Estancou a arrastada marcha, como que a tentar conter a hemorragia de demônios que dançavam em jorro sob suas têmporas. Sentiu uma brisa gélida que, invadindo as frestas da gola, acariciava-lhe morbidamente a nuca e, quase que num reflexo nervoso, levou novamente a mão ao bolso interno. Subitamente, travou a respiração e segurou o movimento, pondo-se a olhar devagar o frasco trabalhado entre os dedos, expelindo aos poucos o ar represado. Eram, na verdade, dois tipos nobres de couro bastante próximos, no entanto de duas texturas bastante distintas a um olhar um pouco mais educado em tais apreciações: as quadriculações minúsculas que ligavam os inúmeros poros em caóticos mosaicos monocromáticos eram onde, pela profundidade dos sulcos ou suavidade das linhas, assinalava-se as diferenças de origem, idade e até mesmo tipo de criação. O aroma do couro tratado mesclava-se ao odor forte da bebida e a restos de perfume que a roupa ainda guardava. Lembrou-se de Lygia. Levantou ligeiramente os olhos e quis espremê-los numa lágrima improvável, numa única e miserável gota salgada e morna de, quem sabe, dois pences. Já não chorava mais desde menino, e realmente não conseguia crer serem tantos os momentos que o justificassem; um homem deveria dar o lugar de suas nostalgias a convicções. Noite de St.

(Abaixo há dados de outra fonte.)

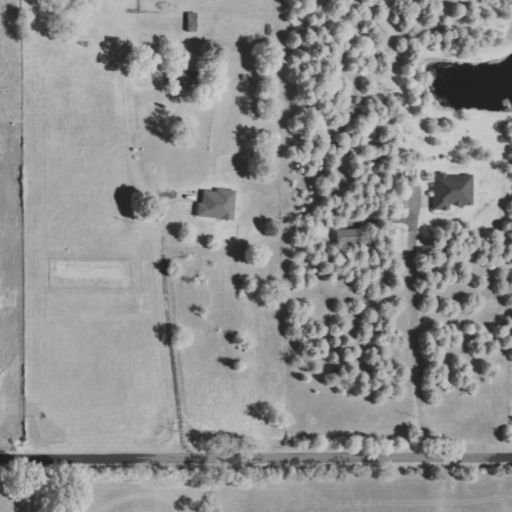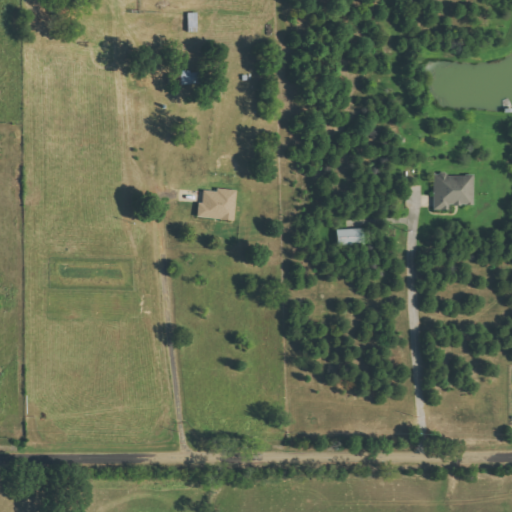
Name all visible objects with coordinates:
building: (193, 22)
building: (188, 77)
building: (453, 191)
building: (218, 204)
building: (350, 237)
road: (167, 314)
road: (421, 330)
road: (256, 452)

Valentin, caminhava sozinho e ria-se do que há de patético nos amores alheios. Ria de um riso amargo, preso nas mandíbulas como em um javali enforcado e esquecido à beira do caminho por ser já velho, quem sabe um pouco doente, e não compensar o esforço da carregadura.

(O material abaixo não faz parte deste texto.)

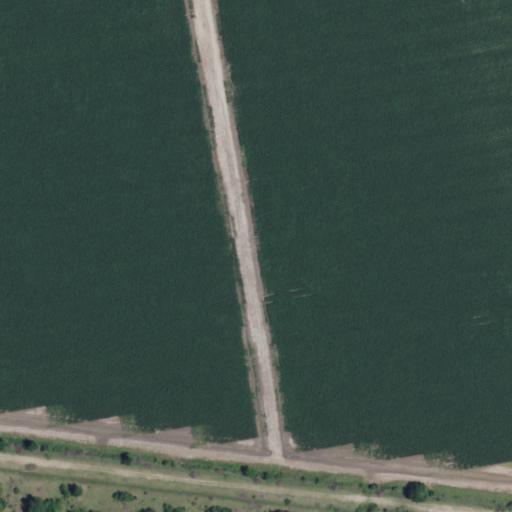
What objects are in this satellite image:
road: (248, 481)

A velha ponte de King’s Road... Sempre com aquele ar enevoado, mesmo nos dias de sol pleno, graças aos escultóricos rendados góticos que lhe valiam as atenções de todos os passantes, mesmo aqueles que cresceram à sua sombra...

Parou novamente, dessa vez com calma, e sacudiu de leve as pontas dos pés, olhando a poeira cascalha cair aos poucos dos vãos miúdos dos recortes do bico do sapato, indo parar no delicado friso da entresola ou esfarelando devagar no chão da calçada centenária. Ouviu um apito rouco e triste lamentar-se longe, provavelmente um daqueles pesados rebocadores voltando para as docas, impregnado pelo denso ar marítimo. Mesmo à distância, sentia-se às vezes ainda inspirando desse mesmo e salgado ar, que entrava com esforço pelos pulmões cansados, carregando consigo o mar inteiro, e todo o seu tédio, e toda a sua saudade...

Logo começaria a clarear, e então já não mais...

quarta-feira, 30 de janeiro de 2008

O calor e o tempo

Sinto meus pés inchados, as solas comprimidas como se cinco de mim as tivessem pisado durante todo o dia. Deve ser o calor. As muitas horas em pé e o calor. Não estou a tal ponto velho nem sou bailarina para andar a reclamar dos pés, mas assustei-me quando da porta da casa de meu amigo saiu um quem irreconhecivelmente manco que culpava os joelhos. É a gota atacando, eu disse. Ao menos nisso, meu caro, você pode se igualar aos reis; vamos logo à procura de alguns passarinhos. E demos uma risada amarela de anos de café. Podiam-se-nos embranquecer os dentes e não os cabelos. Ao menos algum charme dizem elas que isso tem – mas também o dizem da calvície, o que prova de vez a completa ausência de confiabilidade desses juízos no mínimo irrestritamente complacentes. Mas o que seria da vida sem a generosidade? Abro a porta para ele, que expira um longo ah ao descarregar-se no sofá-da-sala que se tornou o assento de passageiro do meu carro, ali o mais moço de três senhorinhos. E vamos os três rangendo e sacolejando pelas ruas ainda úmidas de chuva, comprar chocolates no supermercado. Contramãos, vagas proibidas, saímos os dois deficientes do carro. Das alamedas de gôndolas, passeamos apenas pelas enfeitadas com os arcos coloridos e brilhantes das embalagens, duas crianças com o tardio poder de finalmente alcançar qualquer coisa apenas com o esticar do braço. Rio quando pela esteira do caixa rolam apenas dois chocolates e um pote de sorvete – quantos anos até termos essa liberdade generosa conosco mesmo. Comemos e sorrimos: com isso amarelamos hoje talvez um pouco mais os dentes, porém certamente também alguns fios de cabelo tiveram seu embranquecimento adiado. Colocamos os pés para cima, refestelados nas poltronas da salinha de tevê: faz bem para desinchar os pés, dizem. Dizem tanta coisa. E ouvimos.